EXCERPTED TEXT ▸
________

Lawmakers passed Senate Bill 6 and Senate Bill 7 by votes of 22-9 and 31-0, respectively. The bills represent a push toward funneling more money to natural gas energy production in the state, which supporters say will improve the electric grid because those generators can essentially come on with the flip of a switch. Lt. Gov. Dan Patrick named both bills as priorities earlier in the session.
Sen. Phil King, R-Weatherford, reminded the other lawmakers on the floor that, keeping the 2021 tragedy in mind, they could “not go home without having come up with a deal, with a package of bills that makes sure that we’re on the path to never seeing something like that happen again.” Sen. Charles Schwertner, R-Georgetown, the lead author on both bills, moved to pass Senate Bill 6 “in memory of the hundreds of Texans that died and the millions of Texans that suffered.”
Critics, however, say that both bills could lead to untold billions in added costs to customers and minimal benefits while ignoring needed efforts at reducing electricity demand and eliminating greenhouse gas emissions that are driving climate change. All power generation types struggled during the 2021 storm, and gas-fueled plants were far from immune, with some failing to operate or to get enough natural gas supply during the storm.
SB 6 would direct state funds or electricity customer payments to hire one or several entities to build as much as 10 gigawatts — enough to power 2 million homes during peak electricity demand — of what’s likely to be natural gas-fueled power plants that would come online and potentially run for days only in cases of emergency. Schwertner has referred to it as an insurance policy against disaster and argued it’s the only bill that “absolutely guarantees” new, on-demand power generation.
Sen. José Menéndez, D-San Antonio, has cautioned his Senate colleagues against overcorrecting in order to send a message to constituents that they fixed the problems from the horrific 2021 storm. Everyone from residents on fixed incomes to mom and pop business owners would be paying for this through tax dollars or rate increases, Menéndez has said.

________

RECORDS SUPPLIED ▸
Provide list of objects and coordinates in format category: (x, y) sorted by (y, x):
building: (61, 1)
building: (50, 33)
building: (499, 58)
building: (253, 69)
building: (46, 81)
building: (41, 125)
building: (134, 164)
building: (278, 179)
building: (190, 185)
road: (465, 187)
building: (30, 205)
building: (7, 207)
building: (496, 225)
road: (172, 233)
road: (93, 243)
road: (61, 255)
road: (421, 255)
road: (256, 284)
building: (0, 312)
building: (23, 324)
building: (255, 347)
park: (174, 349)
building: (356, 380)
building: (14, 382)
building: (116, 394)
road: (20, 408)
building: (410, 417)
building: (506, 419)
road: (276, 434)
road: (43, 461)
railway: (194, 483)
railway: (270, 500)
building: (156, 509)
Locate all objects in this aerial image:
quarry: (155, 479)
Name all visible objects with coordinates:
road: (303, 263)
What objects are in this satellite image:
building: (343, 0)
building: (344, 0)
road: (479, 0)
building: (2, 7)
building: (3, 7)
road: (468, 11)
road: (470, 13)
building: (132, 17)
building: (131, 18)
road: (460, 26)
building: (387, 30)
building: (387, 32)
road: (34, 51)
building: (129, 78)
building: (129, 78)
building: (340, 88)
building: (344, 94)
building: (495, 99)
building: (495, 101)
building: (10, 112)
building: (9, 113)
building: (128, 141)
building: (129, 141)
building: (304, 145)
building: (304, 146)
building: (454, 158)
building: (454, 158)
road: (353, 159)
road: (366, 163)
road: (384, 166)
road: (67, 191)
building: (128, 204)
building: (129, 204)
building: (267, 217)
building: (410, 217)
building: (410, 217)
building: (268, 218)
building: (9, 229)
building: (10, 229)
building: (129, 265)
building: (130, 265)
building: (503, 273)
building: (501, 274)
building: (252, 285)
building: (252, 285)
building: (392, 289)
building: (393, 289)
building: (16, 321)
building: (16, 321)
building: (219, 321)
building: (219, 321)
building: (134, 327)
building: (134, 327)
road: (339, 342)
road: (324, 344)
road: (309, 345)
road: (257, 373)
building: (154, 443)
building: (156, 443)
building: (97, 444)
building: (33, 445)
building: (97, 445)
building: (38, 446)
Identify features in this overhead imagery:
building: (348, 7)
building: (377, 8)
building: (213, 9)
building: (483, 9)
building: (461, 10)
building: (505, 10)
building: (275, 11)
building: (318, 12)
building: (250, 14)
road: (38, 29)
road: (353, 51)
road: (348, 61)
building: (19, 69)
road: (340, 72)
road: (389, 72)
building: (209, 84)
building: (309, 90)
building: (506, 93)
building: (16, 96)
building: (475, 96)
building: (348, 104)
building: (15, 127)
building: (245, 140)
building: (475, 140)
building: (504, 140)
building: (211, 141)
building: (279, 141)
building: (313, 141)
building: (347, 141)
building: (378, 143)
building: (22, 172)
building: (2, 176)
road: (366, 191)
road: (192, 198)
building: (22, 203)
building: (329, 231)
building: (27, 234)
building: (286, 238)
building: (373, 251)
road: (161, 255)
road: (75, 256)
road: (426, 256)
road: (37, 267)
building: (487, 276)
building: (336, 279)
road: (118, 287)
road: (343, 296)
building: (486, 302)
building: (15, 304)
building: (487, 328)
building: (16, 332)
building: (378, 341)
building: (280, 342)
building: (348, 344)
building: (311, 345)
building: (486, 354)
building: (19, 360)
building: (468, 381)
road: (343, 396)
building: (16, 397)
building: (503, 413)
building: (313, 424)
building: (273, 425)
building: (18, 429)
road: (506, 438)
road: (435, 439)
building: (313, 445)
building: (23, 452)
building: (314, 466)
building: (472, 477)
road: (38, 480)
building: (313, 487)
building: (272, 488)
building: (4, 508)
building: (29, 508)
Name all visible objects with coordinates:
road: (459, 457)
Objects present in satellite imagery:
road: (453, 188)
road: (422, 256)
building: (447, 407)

________

YOUR OBJECTIVE ▸ From the passage above about the Texas Senate power bills, copy word for word the stretch from "SB 6 would direct" through "on-demand power generation.".

REPLY ▸
SB 6 would direct state funds or electricity customer payments to hire one or several entities to build as much as 10 gigawatts — enough to power 2 million homes during peak electricity demand — of what’s likely to be natural gas-fueled power plants that would come online and potentially run for days only in cases of emergency. Schwertner has referred to it as an insurance policy against disaster and argued it’s the only bill that “absolutely guarantees” new, on-demand power generation.